Perhaps nurses aren’t the first thing to come to mind when thinking about summer camp, but they are a crucial part of Y Camp for kids in the Treasure Valley. Every year, the YMCA finds two nurses to work each week of their eight-week camp term at Horsethief Reservoir.

When School of Nursing Associate Professor Max Veltman first heard about the gig in 2008, he was quick to fill one of the 16 slots. He’s been working with the camp ever since and has recruited many other faculty along the way.

A volunteer nurse kneels in a cabin to apply ointment to a cut on the knee of a boy in an orange shirt.
Photo courtesy of Max Veltman.

“I got involved because Max Veltman had been involved,” Associate Professor Kelley Connor said.
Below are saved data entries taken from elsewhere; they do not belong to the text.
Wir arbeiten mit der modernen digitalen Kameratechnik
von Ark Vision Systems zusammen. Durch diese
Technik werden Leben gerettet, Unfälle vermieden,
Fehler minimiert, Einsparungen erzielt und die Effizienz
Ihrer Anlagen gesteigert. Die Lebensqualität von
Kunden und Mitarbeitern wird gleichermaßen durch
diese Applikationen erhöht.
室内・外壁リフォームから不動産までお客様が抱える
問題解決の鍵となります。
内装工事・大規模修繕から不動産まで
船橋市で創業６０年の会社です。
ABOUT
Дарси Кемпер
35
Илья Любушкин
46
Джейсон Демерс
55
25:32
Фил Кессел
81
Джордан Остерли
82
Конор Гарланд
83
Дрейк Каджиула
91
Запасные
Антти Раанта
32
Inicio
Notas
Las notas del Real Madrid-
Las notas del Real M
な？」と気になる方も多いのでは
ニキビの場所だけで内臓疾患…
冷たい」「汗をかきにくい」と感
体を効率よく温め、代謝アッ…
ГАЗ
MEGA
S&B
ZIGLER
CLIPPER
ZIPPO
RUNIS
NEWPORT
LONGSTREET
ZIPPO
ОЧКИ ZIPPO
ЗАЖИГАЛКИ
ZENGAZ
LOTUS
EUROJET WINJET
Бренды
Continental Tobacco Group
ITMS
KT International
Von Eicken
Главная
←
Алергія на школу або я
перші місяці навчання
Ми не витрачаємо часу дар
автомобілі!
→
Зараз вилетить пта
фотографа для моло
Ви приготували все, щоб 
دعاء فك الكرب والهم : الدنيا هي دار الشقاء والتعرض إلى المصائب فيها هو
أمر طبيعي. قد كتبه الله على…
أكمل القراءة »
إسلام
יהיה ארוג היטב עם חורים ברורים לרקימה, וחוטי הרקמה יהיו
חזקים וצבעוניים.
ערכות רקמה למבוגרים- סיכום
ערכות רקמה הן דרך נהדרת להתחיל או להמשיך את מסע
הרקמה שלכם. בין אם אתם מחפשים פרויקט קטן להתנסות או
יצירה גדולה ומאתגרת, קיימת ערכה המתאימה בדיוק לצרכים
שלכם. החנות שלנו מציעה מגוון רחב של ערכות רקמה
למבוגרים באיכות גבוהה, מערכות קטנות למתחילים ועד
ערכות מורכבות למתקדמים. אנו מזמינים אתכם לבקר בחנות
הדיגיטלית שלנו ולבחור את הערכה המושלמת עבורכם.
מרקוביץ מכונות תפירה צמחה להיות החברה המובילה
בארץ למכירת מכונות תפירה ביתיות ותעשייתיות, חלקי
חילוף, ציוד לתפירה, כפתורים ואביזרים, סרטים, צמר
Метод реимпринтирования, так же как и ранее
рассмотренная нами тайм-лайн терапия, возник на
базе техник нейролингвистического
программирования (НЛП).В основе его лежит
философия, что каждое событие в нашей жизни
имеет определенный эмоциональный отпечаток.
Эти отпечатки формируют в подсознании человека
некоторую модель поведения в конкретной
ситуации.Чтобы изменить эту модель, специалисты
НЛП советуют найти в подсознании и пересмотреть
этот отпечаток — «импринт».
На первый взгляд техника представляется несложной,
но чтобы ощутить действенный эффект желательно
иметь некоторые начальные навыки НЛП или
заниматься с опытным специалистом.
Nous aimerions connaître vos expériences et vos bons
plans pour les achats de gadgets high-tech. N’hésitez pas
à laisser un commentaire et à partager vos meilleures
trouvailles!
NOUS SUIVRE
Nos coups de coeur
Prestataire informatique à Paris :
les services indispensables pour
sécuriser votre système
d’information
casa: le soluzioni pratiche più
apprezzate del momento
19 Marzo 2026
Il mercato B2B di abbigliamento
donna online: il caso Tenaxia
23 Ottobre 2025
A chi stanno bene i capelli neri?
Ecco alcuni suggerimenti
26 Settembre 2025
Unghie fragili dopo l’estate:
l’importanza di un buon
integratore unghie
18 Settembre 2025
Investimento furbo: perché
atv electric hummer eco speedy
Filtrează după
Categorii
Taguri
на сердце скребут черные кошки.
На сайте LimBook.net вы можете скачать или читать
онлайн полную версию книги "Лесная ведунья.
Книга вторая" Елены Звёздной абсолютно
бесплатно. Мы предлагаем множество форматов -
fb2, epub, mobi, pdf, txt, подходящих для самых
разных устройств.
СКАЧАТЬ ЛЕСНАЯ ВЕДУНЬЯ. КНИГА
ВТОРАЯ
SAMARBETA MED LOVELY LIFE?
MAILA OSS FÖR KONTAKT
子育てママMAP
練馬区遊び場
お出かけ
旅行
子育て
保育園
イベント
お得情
She signed up in 2012 and volunteered for several years. “A lot of nurses working in pediatrics don’t have the ability to take a week off in the summer like we do,” she said. “So I feel like it’s a good way to connect and give back.”

Often the most challenging task nurses face is not a major medical emergency; it’s differentiating between kids who need medical attention and those who are homesick or anxious.

“You might get some 7-year-old who is homesick and nervous, and it gives them a stomach ache,” Connor said. “We try to help them transition so that they find the camp fun.”

More than anything else, Y Camp fosters a mutually beneficial relationship between the community and the School of Nursing.

“Nurses impact the individual campers each week with connections and physical help,” said Lincoln McLain, the associate executive director of YMCA Camp at Horsethief Reservoir. “But there’s something greater than that — the help and intentionality they provide to each camper is an investment into our community’s future.”